Kamis 30 Apr 2020 04:37 WIB

Ini Kata PPP Setelah Mantan Ketumnya Keluar dari Rutan

Romi keluar tahanan bukan perlakuan istimewa, melainkan terkait aturan hukum pidana.

Sekretaris Jenderal DPP PPP Arsul Sani
Foto: Republika/Nawir Arsyad Akbar
Sekretaris Jenderal DPP PPP Arsul Sani

REPUBLIKA.CO.ID, JAKARTA -- Sekretaris Jenderal DPP Partai Persatuan Pembangunan (PPP) Arsul Sani menilai perintah Mahkamah Agung (MA) kepada KPK untuk mengeluarkan mantan ketua umum PPP M Romahurmuziy (Romi) dari rumah tahanan (rutan) bukan sebuah perlakuan istimewa. Romi keluar terkait aturan hukum pidana.

"PPP melihat dikeluarkannya MR (M Romahurmuziy) dari Rutan KPK malam ini bukan sebuah perlakuan istemewa, namun memang aturan hukum acara pidananya memang mengharuskan MR dikeluarkan dari rutan malam ini," kata Arsul di Jakarta, Rabu (29/4) malam.

Baca Juga

Menurut Arsul, tepat pukul 00.00 WIB malam ini Romi telah menjalani penahanan selama 1 tahun seperti vonis Pengadilan Tinggi Tindak Pidana Korupsi DKI Jakarta.

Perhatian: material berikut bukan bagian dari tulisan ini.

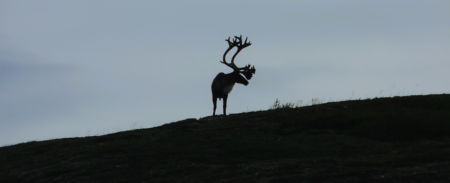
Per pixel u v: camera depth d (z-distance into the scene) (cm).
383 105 8312
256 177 4816
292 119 7894
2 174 6588
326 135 7031
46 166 6681
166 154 6562
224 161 6066
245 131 7388
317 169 4859
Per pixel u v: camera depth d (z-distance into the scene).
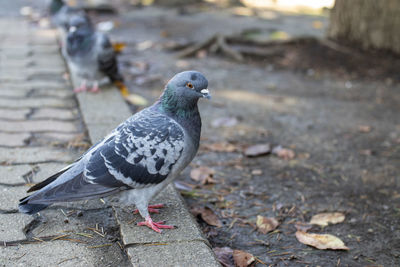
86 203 1.14
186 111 1.08
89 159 1.04
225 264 1.06
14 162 1.24
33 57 2.03
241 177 1.34
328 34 2.72
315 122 1.64
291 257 1.10
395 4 2.38
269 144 1.47
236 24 3.31
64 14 2.48
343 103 1.86
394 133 1.58
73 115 1.49
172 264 0.99
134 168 1.04
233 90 1.94
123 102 1.56
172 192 1.19
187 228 1.08
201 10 3.89
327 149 1.48
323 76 2.23
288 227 1.18
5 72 1.79
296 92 1.98
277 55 2.50
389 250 1.13
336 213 1.22
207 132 1.54
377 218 1.22
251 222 1.19
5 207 1.11
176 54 2.43
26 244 1.04
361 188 1.31
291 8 4.51
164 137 1.05
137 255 1.01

Dia menilai, kalau Romi tidak mendapatkan haknya untuk dilepas pada Rabu (29/4) malam malah akan terjadi pelanggaran hak asasi manusia.

"Kalau MR tidak mendapatkan haknya untuk dilepas malam ini, itu malah akan menjadi pelanggaran HAM," ujarnya.

Selain itu, Arsul menilai apa yang diperintah MA merupakan sebuah penetapan, bukan putusan perkara kasus hukum. Menurut dia, memang seharusnya seperti itu. Ketika masa penahanan seseorang sudah sama dengan vonis hakim, yang bersangkutan harus dikeluarkan dahulu meskipun masih ada upaya hukum.

"Nah, masa penahanan MR sudah sama dengan pidana dalam putusan banding," katanya.

Sebelumnya, MA memerintahkan KPK untuk mengeluarkan mantan ketum PPP Romahurmuziy alias Romi dari rumah tahanan. "Dalam penetapan penahanan yang dikeluarkan oleh MA tetap dicantumkan klausul bahwa penahanan terdakwa sudah sama dengan putusan yang dijatuhkan oleh Pengadilan Tinggi DKI sehingga terdakwa dapat dikeluarkan dari tahanan demi hukum," kata Juru Bicara MA, Andi Samsan Nganro, saat dikonfirmasi di Jakarta, Rabu.

Pada 22 April 2020 lalu, Pengadilan Tinggi DKI Jakarta menerima banding Romi dengan mengurangi hukumannya menjadi 1 tahun penjara dan denda Rp 100 juta subsider 3 bulan kurungan. Padahal, pada 20 Januari 2020, majelis Pengadilan Tipikor Jakarta menjatuhkan vonis kepada Romi selama 2 tahun penjara dan denda Rp 100 juta subsider 3 bulan kurungan karena terbukti menerima suap sebesar Rp 255 juta dari Kepala Kantor Kementerian Agama Provinsi Jawa Timur Haris Hasanuddin dan Rp 91,4 juta dari Kepala Kantor Kemenag Kabupaten Gresik Muhammad Muafaq Wirahadi.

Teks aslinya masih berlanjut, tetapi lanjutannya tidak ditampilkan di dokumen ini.